_Records for this exercise_.
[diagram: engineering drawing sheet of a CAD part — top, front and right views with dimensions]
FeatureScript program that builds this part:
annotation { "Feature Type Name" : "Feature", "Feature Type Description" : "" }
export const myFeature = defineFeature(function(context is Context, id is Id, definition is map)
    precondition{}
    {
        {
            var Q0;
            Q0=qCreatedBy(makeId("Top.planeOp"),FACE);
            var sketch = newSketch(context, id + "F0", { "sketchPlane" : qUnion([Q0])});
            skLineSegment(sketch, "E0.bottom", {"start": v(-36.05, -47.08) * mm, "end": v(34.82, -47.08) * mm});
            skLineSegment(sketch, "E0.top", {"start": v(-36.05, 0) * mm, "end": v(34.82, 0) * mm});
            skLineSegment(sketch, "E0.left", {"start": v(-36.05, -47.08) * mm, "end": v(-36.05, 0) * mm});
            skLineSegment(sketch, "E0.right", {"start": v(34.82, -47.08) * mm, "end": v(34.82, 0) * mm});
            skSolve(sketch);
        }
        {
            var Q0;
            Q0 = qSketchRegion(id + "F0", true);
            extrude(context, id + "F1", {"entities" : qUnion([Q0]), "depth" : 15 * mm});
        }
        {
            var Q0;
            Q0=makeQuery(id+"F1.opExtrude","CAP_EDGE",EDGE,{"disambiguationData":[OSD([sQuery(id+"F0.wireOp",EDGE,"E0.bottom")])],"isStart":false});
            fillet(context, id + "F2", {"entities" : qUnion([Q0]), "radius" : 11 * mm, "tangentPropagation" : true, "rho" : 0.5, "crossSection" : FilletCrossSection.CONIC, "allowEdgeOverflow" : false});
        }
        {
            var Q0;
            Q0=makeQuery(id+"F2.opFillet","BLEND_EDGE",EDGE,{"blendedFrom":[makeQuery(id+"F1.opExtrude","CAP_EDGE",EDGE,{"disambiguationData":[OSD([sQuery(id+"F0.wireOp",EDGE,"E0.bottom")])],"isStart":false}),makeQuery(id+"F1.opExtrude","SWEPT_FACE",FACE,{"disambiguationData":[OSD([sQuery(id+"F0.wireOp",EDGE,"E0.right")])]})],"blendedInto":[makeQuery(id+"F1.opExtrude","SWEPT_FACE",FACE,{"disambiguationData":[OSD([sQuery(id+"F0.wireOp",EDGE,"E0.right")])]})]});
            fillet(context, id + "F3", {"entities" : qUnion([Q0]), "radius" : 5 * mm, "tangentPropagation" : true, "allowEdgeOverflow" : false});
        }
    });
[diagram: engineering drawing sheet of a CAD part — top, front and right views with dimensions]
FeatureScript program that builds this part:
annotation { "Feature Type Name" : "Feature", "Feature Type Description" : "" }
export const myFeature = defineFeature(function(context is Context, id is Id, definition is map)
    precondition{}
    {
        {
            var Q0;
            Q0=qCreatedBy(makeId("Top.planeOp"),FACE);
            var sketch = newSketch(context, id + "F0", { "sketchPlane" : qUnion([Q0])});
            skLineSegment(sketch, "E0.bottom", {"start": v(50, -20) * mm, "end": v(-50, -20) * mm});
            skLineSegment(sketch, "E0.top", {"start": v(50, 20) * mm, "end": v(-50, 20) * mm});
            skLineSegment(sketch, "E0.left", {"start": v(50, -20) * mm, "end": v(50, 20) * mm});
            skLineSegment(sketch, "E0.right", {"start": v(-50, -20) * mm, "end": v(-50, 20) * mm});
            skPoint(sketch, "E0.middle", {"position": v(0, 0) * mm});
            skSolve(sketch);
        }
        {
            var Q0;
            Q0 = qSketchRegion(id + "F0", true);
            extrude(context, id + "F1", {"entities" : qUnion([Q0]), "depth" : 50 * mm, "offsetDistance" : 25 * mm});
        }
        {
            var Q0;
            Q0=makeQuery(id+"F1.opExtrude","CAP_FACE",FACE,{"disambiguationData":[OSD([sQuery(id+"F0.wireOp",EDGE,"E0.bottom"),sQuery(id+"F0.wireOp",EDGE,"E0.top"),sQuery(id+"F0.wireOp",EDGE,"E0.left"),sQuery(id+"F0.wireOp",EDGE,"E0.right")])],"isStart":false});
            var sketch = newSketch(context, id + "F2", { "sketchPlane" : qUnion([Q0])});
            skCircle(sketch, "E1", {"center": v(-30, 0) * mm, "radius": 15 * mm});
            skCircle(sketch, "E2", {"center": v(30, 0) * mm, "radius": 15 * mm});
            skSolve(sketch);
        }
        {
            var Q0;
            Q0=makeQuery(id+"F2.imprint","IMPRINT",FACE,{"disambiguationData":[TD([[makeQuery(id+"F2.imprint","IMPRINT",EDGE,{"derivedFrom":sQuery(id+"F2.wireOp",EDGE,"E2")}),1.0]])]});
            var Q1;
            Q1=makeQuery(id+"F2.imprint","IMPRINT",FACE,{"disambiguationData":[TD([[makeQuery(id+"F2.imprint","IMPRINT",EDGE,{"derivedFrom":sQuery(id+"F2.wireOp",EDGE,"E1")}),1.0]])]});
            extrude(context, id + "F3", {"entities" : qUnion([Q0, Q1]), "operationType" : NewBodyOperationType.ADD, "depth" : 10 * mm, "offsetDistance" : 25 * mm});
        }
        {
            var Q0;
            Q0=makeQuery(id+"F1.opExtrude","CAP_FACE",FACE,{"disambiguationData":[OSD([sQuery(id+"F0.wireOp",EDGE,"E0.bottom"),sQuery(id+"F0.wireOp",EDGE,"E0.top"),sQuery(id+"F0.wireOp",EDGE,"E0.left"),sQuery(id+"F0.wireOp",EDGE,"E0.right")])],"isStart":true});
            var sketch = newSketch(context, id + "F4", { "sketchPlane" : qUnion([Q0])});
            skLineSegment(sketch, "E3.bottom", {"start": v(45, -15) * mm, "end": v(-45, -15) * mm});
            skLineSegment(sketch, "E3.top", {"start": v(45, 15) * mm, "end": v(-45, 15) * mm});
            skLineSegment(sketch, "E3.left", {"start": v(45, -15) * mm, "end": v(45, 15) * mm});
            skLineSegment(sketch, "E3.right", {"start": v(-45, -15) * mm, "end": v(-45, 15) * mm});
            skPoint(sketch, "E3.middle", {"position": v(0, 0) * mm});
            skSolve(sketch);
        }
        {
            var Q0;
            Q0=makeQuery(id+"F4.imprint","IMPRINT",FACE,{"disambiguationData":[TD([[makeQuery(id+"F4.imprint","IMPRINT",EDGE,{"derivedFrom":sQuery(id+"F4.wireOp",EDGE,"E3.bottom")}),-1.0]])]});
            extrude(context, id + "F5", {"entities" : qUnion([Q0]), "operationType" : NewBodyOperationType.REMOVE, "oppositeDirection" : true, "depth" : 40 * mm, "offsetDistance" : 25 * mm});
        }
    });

_What you need to do_. How many lines in the records above contain "NewBodyOperationType"? Case matters; give only the number.

_Expected answer_. 2